It turns out our readers aren’t the only ones concerned about The Mummy reboot that Len Wiseman is directing, following his Total Recall remake (which proved a disappointment, both in terms of box office and quality). Universal is determined to keep the 80-year old horror-adventure film franchise going as a cash cow, which is why the studio is taking additional steps to guarantee a decent script.
Jon Spaihts – who penned the Aliens: Engineers script that eventually morphed into Prometheus – was hired to write the new Mummy installment in April of 2012. However, we’re now hearing that Billy Ray (who did credited work on The Hunger Games) is developing a competing script – providing Universal with an alternative choice, in case the studio heads don’t like Spaihts’ version.
Vulture is reporting that Universal wants The Mummy reboot to begin shooting by either late this Summer or early Fall, so it can arrive by Summer 2014. The idea is that by having two different scripts in the works, the studio is “effectively doubling its chances” of a successful outcome; not to mention, taking extra precaution, seeing how Spaihts’ screenwriting resume doesn’t inspire a lot of confidence (case in point: he also penned the critical and financial sci-fi dud The Darkest Hour).
Similarly, by revitalizing the profitable Mummy property, Universal is keeping with its announced intent to focus on live-action franchise building.
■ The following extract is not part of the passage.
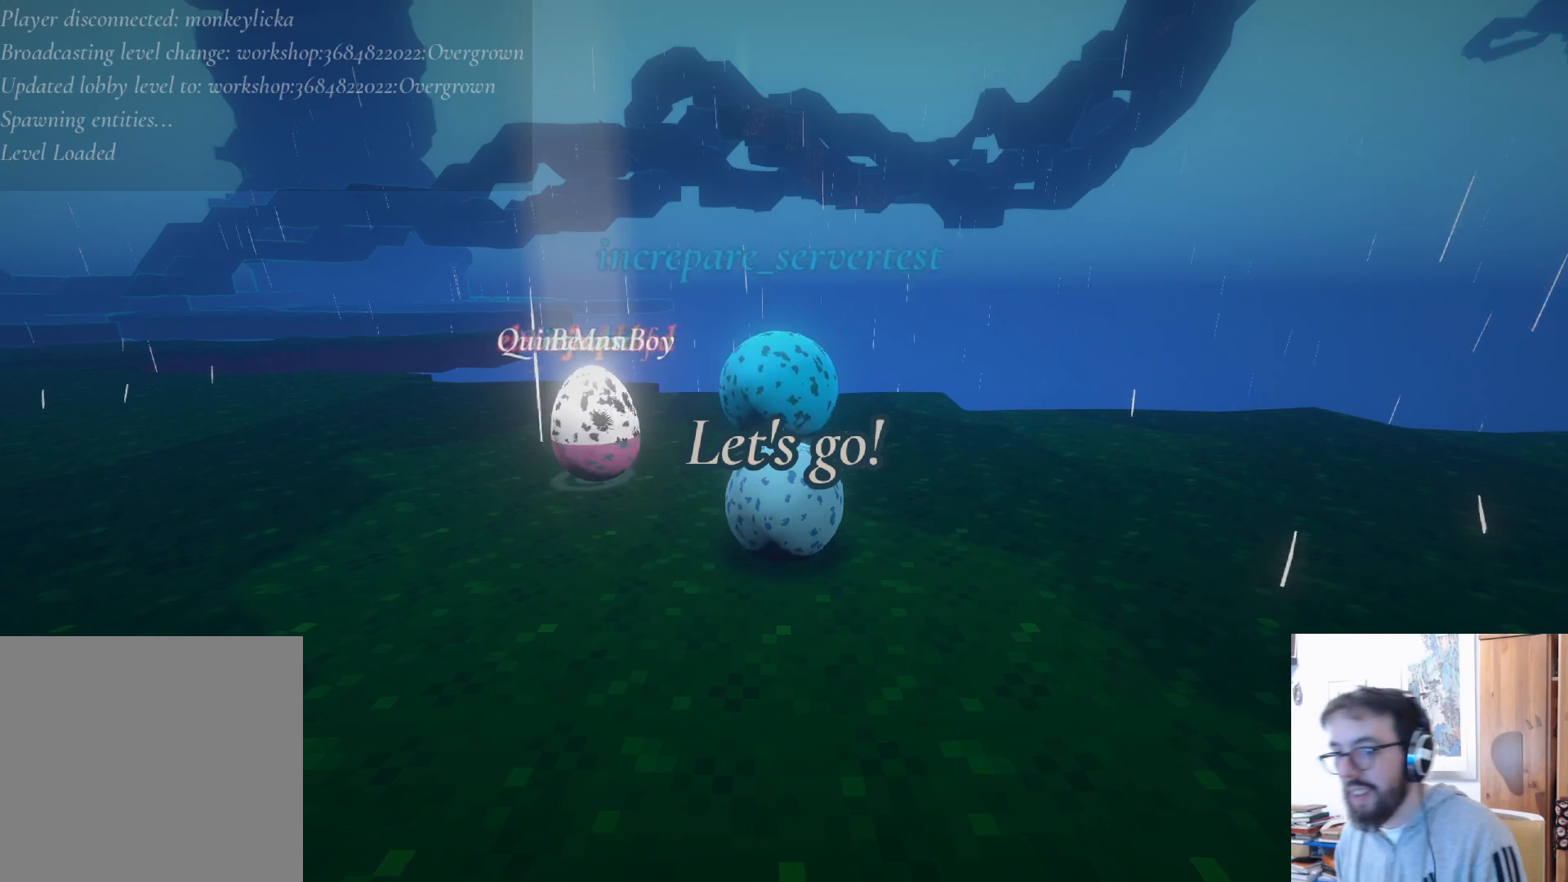
Gameplay with a controller (Xbox layout); each line is a JSON object with the inputs held at the frame after it. "events" lists button and stick changes between this image and that frame as [ms after this image, input, new state], when the widget could be followed in between. Not read: R3.
{"buttons": [], "left_stick": "down-left", "right_stick": "center", "events": [[33, "right_stick", "left"], [183, "DPAD_DOWN", "down"], [183, "DPAD_LEFT", "down"], [200, "DPAD_DOWN", "up"], [200, "DPAD_LEFT", "up"], [383, "right_stick", "up-left"], [500, "left_stick", "down-left"], [500, "right_stick", "center"]]}
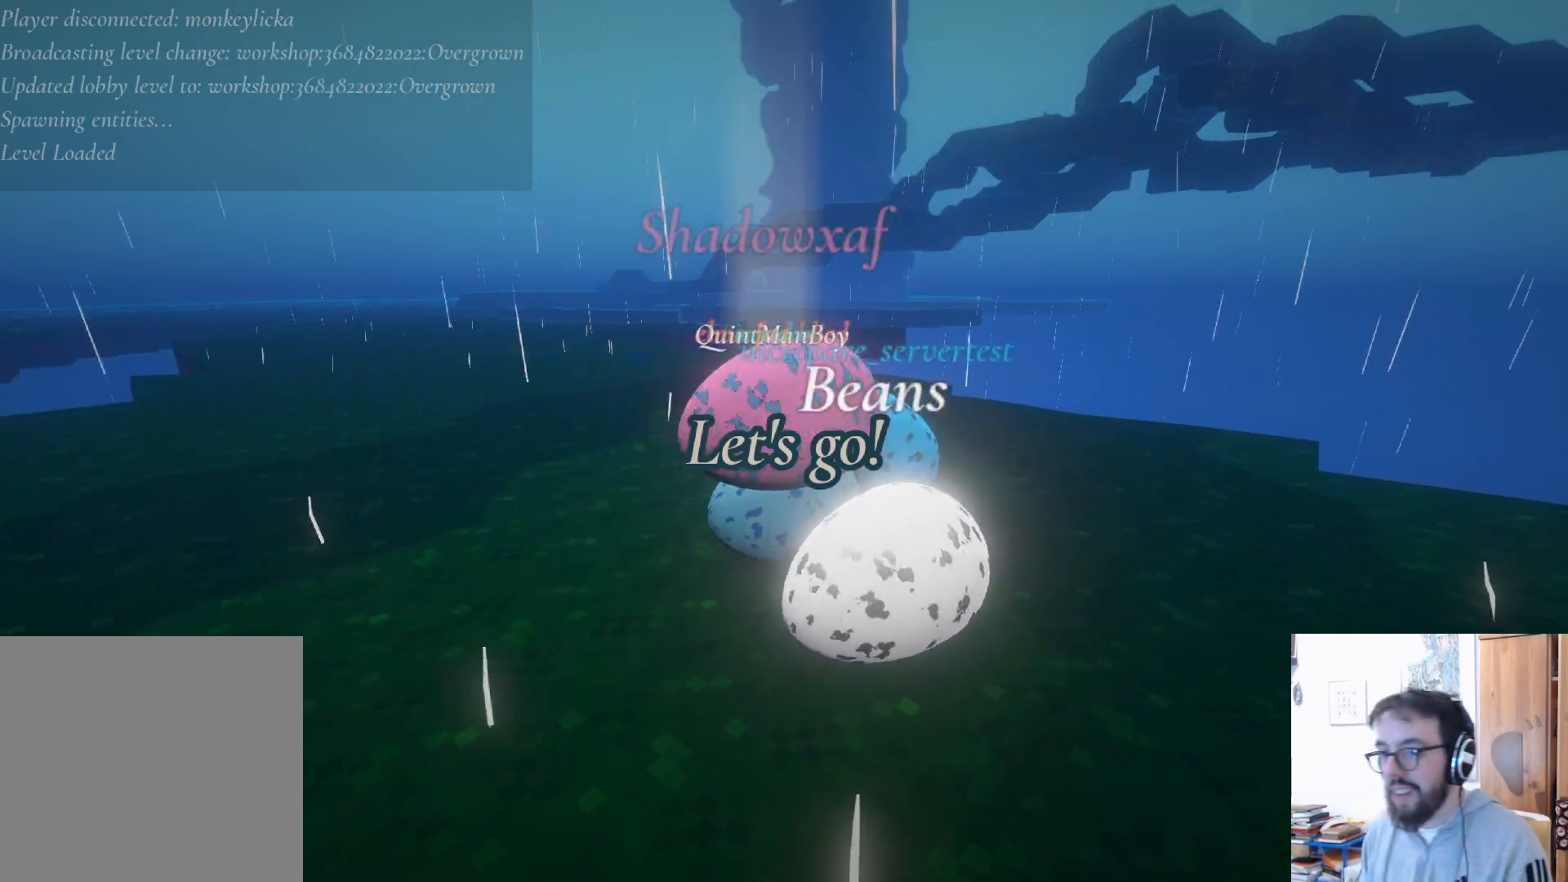
{"buttons": [], "left_stick": "right", "right_stick": "center", "events": [[433, "left_stick", "center"], [500, "left_stick", "right"]]}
Hence, long stalled or nearly-forgotten projects like a Mummy remake, Jurassic Park IV and a third Conan installment featuring Arnold Schwarzenegger (titled The Legend of Conan) are preparing to start production before the year is out.
Warner Bros. used a similar “competitive screenwriting” approach two years ago, when it hired Craig Brewer (Hustle & Flow, Footloose (2011)) and Adam Cozad (Jack Ryan) to write competing Tarzan scripts; there, it helped, once Brewer’s proposed version failed to come together – and the studio instead attached Harry Potter director David Yates to Cozad’s script, without having to completely start from scratch. Universal should likewise benefit from hedging its bets this way, as a Vulture source puts it:
“My suspicion is that one of them will be a ‘structure-and-body’ man, and one’s going to be a ‘character-and-dialogue’ man — and that they’ll then just gang-bang them together into one script, crediting both writers,” explains our insider, adding that this competitive screenwriting process is rarely used “because credit arbitration is usually a nightmare.”
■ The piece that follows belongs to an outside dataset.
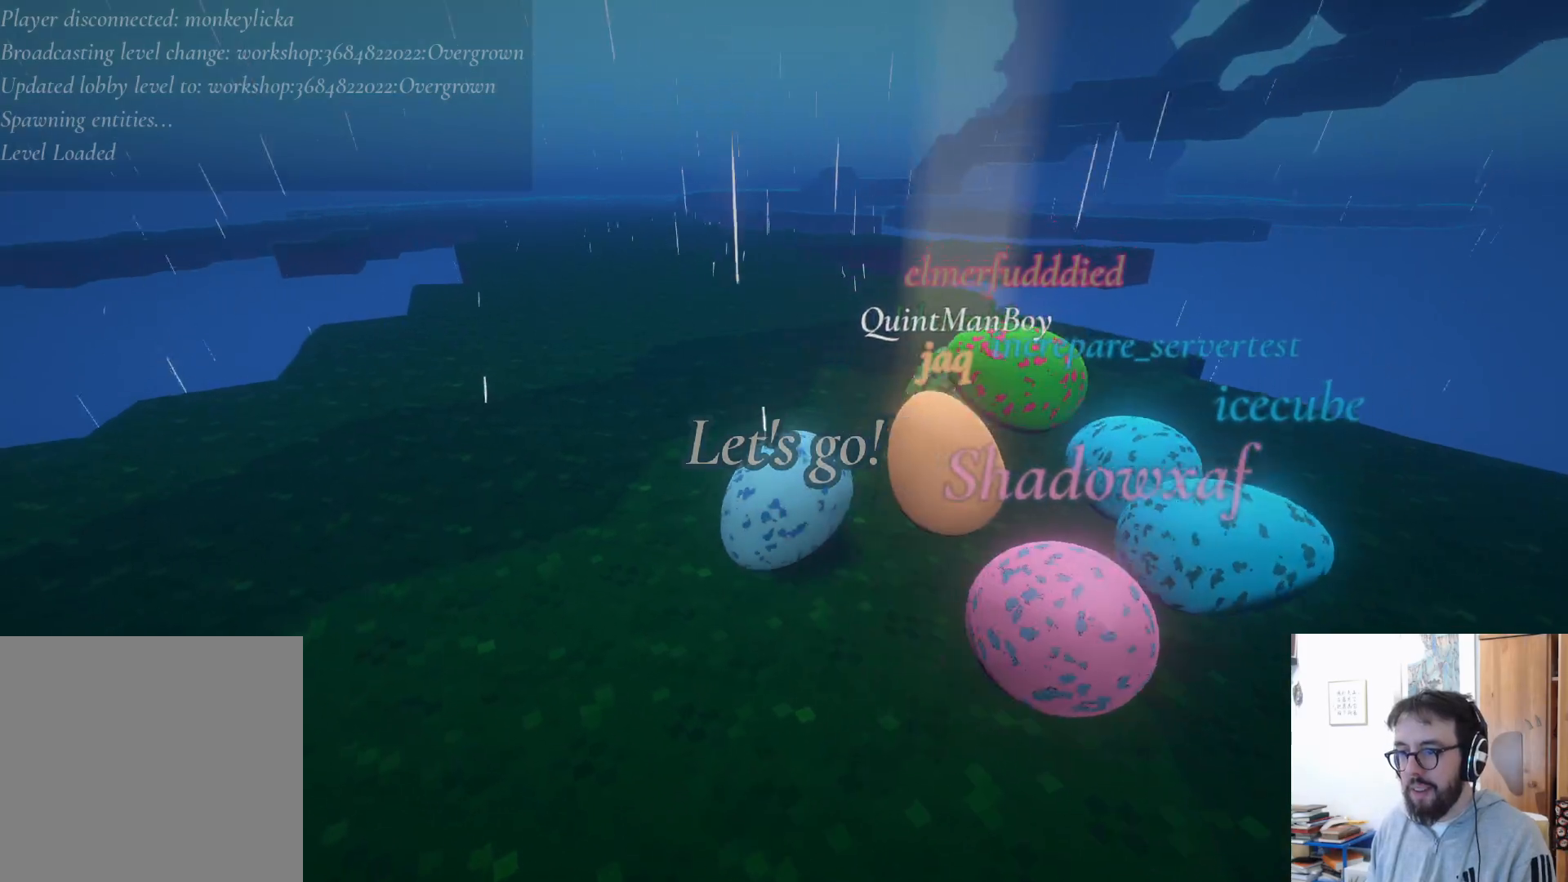
{"buttons": [], "left_stick": "up", "right_stick": "center", "events": [[83, "left_stick", "up"], [216, "left_stick", "up-right"], [483, "left_stick", "up"]]}
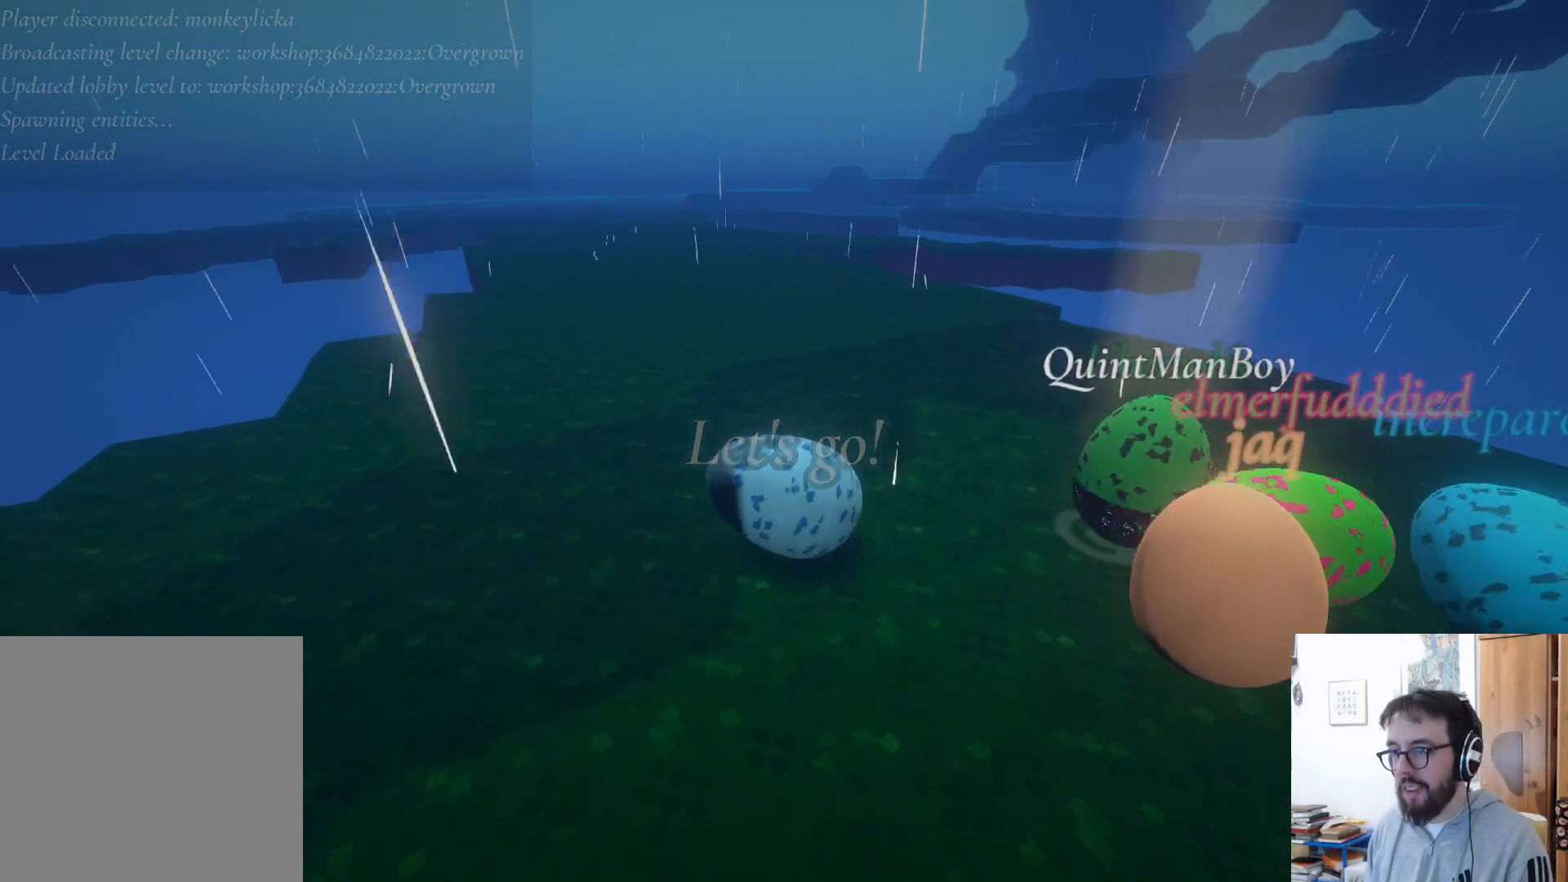
{"buttons": [], "left_stick": "center", "right_stick": "center", "events": [[133, "left_stick", "center"]]}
Indeed, Ray’s known for crafting intelligent drama-thrillers that are very dialogue-and-character oriented (see: Shattered Glass, Breach, State of Play). Meanwhile, Spaights clearly have a talent for devising new spins on old ideas, but he’s not yet proven so great at the execution. In other words, the pair have complimentary strengths and weaknesses, so combining their scripts sounds like a wise decision – and shouldn’t be too difficult, seeing how both versions take place in a modern setting.
More on The Mummy reboot as the story develops.